Exercise directions:
Could the data below please be reproduced word for word, without the pictures?

Supplied information:
:::

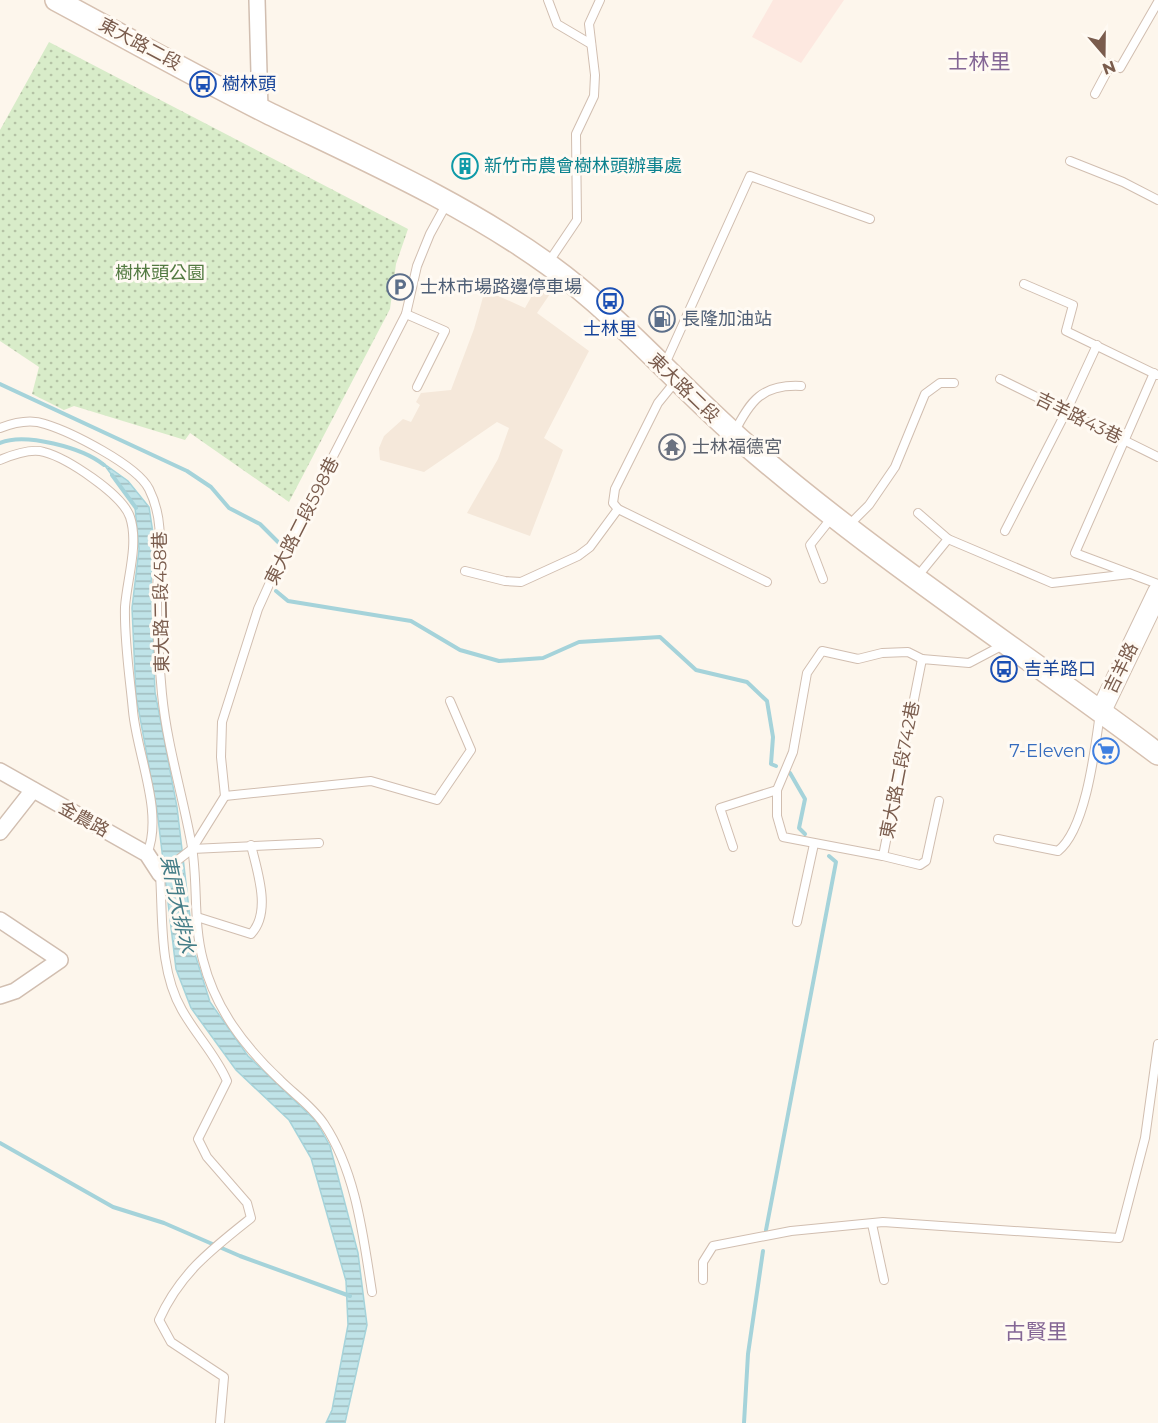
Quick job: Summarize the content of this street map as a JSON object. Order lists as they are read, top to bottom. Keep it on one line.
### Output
{"streets":{"main road":["東大路二段"],"street":["吉羊路","金農路"],"lane":["吉羊路43巷","東大路二段598巷","東大路二段458巷","東大路二段742巷"]},"crossings":[["東大路二段","東大路二段598巷"],["東大路二段","吉羊路"]],"districts":["士林里","古賢里"],"water":["東門大排水"],"parks":["樹林頭公園"],"places":{"bus stop":["樹林頭","士林里","吉羊路口"],"building":["新竹市農會樹林頭辦事處"],"parking":["士林市場路邊停車場"],"fuel station":["長隆加油站"],"temple":["士林福德宮"],"supermarket":["7-Eleven"]},"north":"bottom"}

:::

Result of the task:
Quick job: Summarize the content of this street map as a JSON object. Order lists as they are read, top to bottom. Keep it on one line.
### Output
{"streets":{"main road":["東大路二段"],"street":["吉羊路","金農路"],"lane":["吉羊路43巷","東大路二段598巷","東大路二段458巷","東大路二段742巷"]},"crossings":[["東大路二段","東大路二段598巷"],["東大路二段","吉羊路"]],"districts":["士林里","古賢里"],"water":["東門大排水"],"parks":["樹林頭公園"],"places":{"bus stop":["樹林頭","士林里","吉羊路口"],"building":["新竹市農會樹林頭辦事處"],"parking":["士林市場路邊停車場"],"fuel station":["長隆加油站"],"temple":["士林福德宮"],"supermarket":["7-Eleven"]},"north":"bottom"}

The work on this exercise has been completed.